**WHAT IS NEEDED**
Report each line of the records below that uses the word "Gutter".

**RECORDS FOR THE EXERCISE**
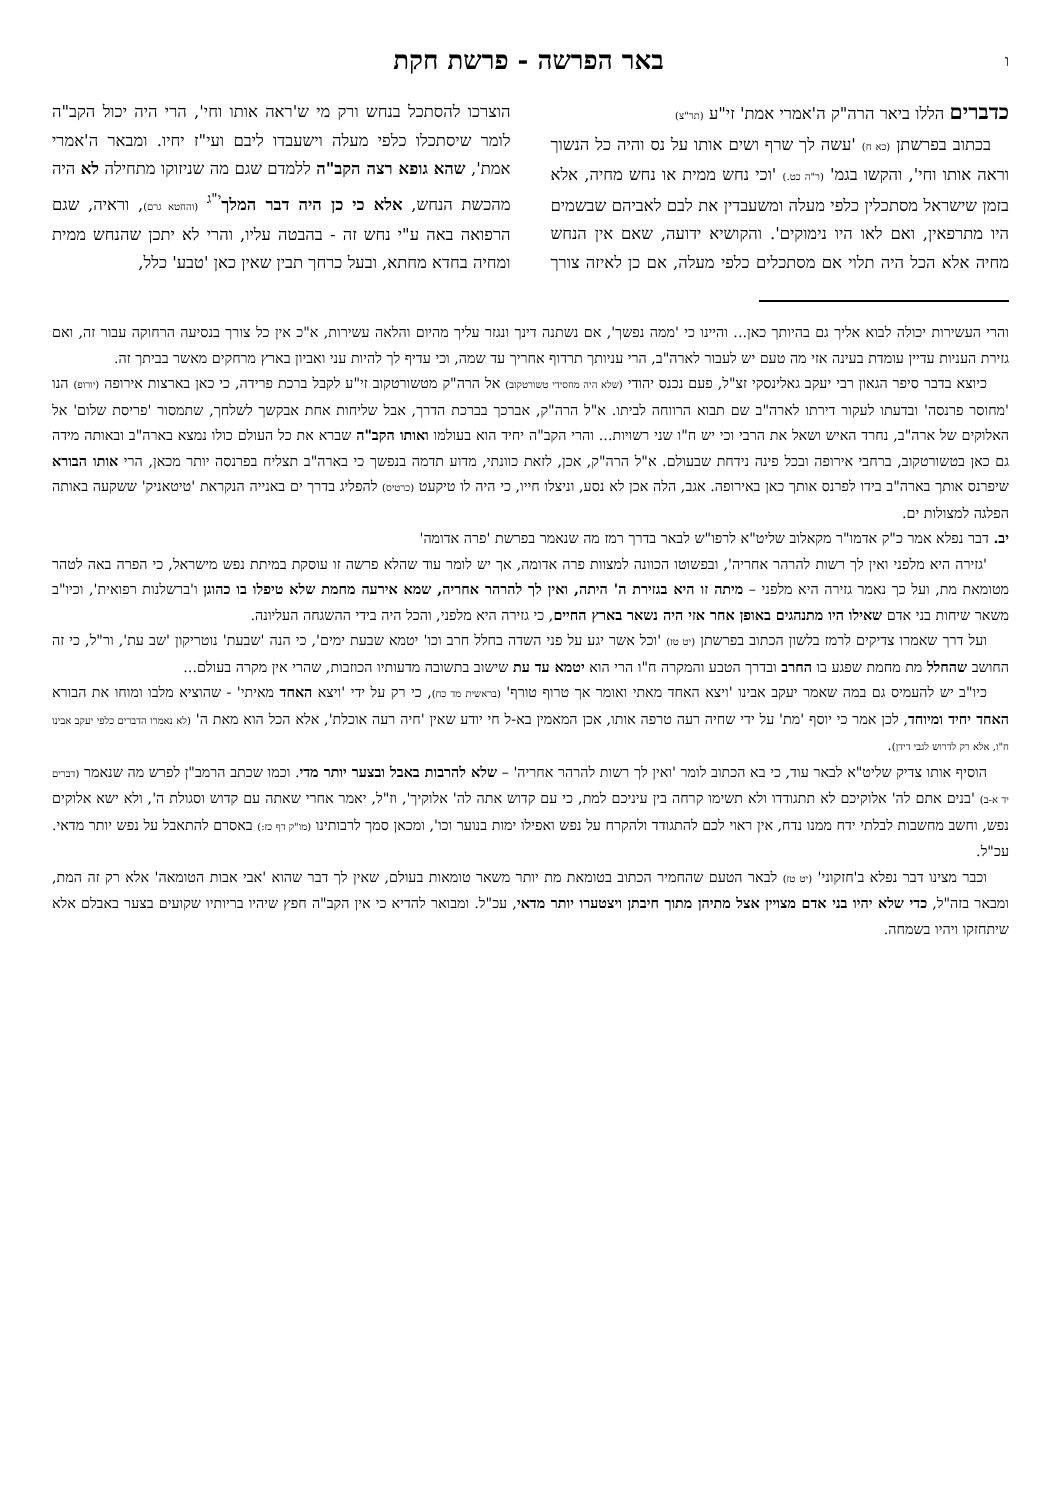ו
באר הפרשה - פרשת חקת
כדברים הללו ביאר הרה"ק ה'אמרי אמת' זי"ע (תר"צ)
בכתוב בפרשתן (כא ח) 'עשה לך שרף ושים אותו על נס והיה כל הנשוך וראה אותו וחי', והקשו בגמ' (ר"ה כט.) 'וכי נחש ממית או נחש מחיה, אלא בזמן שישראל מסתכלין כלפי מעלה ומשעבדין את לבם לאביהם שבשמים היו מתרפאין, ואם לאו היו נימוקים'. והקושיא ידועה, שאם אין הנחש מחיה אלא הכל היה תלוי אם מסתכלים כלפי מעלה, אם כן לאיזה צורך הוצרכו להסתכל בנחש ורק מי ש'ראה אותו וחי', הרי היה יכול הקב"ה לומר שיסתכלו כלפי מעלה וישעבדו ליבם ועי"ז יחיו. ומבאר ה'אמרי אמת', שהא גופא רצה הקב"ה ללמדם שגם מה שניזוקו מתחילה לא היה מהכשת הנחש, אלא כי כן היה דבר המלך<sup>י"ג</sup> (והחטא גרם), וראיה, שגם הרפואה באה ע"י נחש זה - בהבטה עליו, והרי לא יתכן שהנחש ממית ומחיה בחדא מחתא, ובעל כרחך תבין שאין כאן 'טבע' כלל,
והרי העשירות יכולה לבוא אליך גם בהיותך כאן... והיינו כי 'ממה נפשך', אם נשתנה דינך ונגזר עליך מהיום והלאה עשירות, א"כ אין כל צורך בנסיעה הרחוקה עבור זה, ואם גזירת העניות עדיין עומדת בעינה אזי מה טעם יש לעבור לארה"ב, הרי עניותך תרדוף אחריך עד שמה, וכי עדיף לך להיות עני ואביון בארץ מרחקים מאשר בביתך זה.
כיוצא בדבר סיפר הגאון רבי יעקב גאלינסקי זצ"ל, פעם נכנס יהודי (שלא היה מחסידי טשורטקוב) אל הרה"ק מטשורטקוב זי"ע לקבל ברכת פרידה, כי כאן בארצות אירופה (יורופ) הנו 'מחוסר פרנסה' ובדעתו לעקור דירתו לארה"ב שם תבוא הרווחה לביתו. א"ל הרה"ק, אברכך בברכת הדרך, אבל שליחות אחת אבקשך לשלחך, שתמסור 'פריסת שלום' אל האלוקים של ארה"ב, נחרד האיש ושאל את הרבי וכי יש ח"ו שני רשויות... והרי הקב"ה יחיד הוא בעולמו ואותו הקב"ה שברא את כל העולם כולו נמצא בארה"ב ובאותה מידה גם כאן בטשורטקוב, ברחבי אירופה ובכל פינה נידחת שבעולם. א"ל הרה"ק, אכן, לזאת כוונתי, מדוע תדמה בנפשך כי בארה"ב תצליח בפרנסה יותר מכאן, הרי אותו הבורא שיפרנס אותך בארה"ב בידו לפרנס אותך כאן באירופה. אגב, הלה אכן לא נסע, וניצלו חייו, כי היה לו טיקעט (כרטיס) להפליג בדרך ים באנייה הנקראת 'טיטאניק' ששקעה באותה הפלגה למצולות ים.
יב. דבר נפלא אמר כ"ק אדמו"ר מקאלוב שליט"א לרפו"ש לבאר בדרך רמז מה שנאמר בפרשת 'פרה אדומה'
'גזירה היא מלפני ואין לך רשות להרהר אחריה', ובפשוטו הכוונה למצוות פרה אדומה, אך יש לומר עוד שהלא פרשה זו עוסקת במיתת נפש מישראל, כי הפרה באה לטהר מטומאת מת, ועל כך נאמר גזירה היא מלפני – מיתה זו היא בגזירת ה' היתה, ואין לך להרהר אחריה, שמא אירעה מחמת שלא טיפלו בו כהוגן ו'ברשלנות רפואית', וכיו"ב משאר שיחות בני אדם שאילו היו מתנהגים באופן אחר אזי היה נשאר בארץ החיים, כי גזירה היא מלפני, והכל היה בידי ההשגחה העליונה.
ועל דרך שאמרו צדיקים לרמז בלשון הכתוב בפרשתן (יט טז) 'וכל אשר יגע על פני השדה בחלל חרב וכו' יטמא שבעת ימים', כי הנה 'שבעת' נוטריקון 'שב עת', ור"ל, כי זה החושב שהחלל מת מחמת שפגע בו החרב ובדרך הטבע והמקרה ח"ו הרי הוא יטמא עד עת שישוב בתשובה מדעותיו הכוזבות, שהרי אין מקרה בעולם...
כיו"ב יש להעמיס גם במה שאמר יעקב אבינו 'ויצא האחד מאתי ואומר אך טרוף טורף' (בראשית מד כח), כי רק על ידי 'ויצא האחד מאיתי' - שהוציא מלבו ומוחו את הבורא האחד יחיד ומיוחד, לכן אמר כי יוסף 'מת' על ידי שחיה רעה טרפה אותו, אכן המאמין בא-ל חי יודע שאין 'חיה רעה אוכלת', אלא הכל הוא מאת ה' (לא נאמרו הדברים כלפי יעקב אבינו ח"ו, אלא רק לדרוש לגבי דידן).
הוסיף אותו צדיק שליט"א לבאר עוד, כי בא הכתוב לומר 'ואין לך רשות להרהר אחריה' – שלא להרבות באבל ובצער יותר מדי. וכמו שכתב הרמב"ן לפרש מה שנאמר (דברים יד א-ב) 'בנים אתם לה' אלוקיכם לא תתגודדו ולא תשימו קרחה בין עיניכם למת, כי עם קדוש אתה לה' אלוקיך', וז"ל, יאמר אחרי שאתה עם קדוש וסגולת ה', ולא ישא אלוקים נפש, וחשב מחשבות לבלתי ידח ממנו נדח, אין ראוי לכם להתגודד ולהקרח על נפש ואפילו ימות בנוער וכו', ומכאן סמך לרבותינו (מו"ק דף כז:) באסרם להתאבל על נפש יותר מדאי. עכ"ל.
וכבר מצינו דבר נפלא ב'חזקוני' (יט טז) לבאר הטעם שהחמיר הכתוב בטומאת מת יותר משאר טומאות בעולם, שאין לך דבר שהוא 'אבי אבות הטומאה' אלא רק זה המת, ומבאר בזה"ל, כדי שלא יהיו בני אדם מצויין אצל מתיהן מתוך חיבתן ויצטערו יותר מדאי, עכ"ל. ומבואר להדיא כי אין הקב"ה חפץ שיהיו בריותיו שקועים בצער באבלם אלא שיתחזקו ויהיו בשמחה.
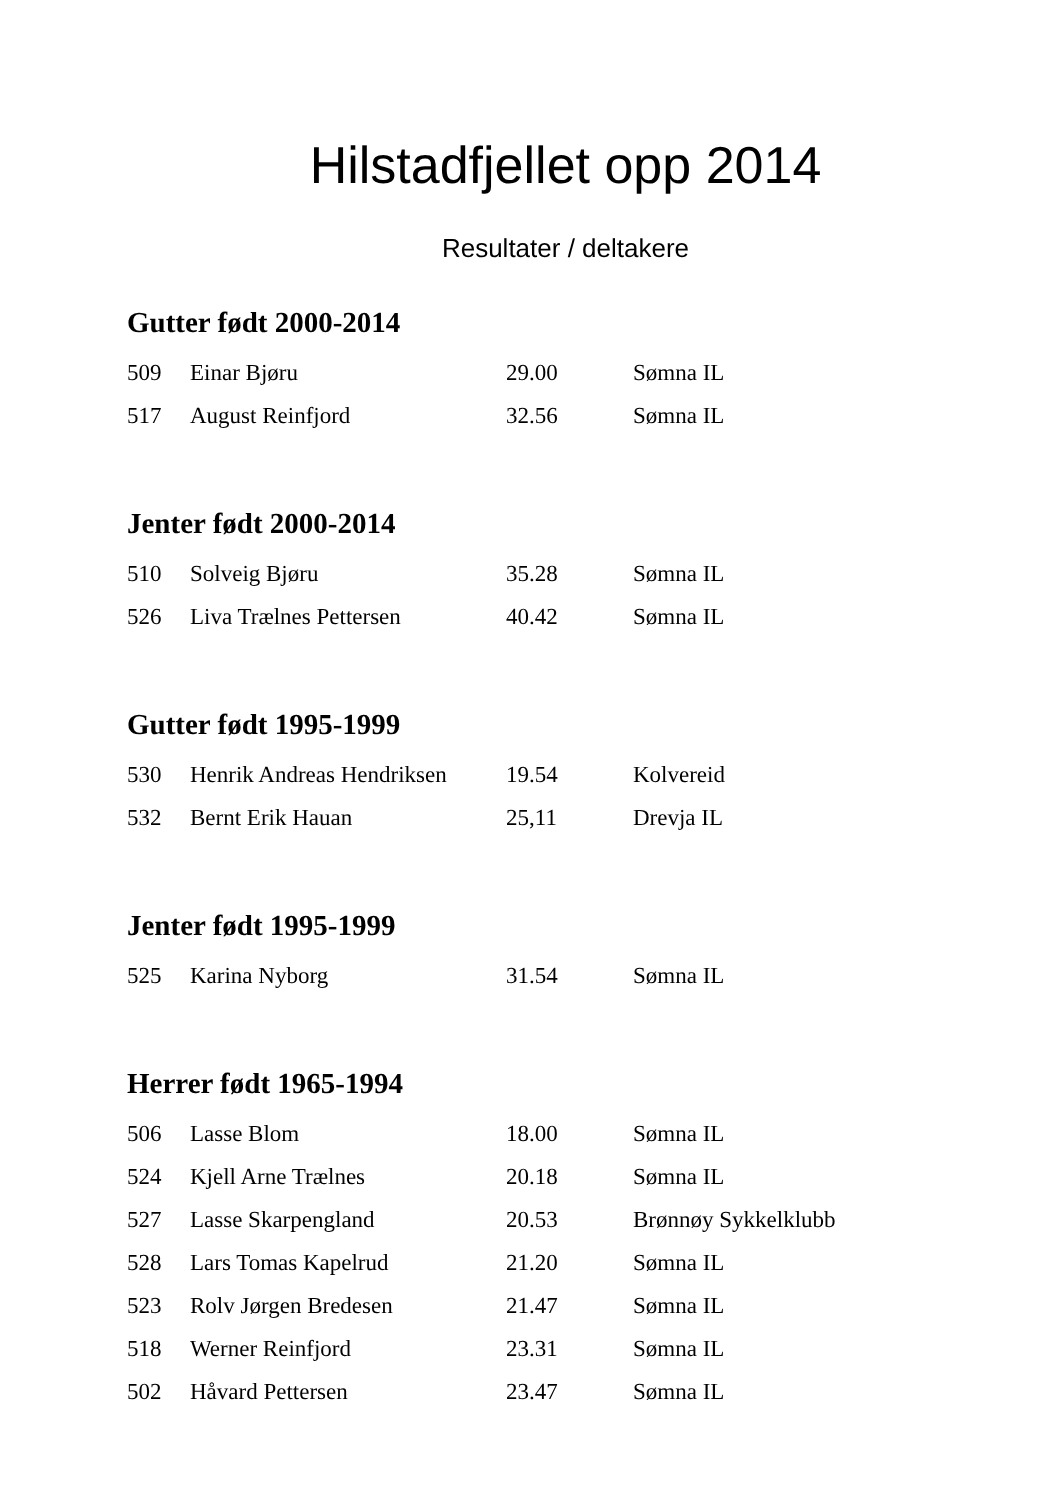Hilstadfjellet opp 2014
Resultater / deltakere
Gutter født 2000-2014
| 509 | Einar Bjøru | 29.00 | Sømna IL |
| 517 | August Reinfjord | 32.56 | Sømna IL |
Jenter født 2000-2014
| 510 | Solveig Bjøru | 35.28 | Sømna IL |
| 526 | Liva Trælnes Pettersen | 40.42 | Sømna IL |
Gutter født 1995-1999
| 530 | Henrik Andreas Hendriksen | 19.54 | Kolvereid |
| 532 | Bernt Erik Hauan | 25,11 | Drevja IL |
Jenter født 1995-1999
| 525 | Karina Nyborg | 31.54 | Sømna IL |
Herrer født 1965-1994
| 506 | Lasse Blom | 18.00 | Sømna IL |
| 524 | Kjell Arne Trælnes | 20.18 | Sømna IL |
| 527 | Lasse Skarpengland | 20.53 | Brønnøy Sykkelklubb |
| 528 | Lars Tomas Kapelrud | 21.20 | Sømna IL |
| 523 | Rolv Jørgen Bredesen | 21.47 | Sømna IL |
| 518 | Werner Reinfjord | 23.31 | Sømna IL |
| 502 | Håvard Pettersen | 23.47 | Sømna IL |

**RESPONSE**
Gutter født 2000-2014
Gutter født 1995-1999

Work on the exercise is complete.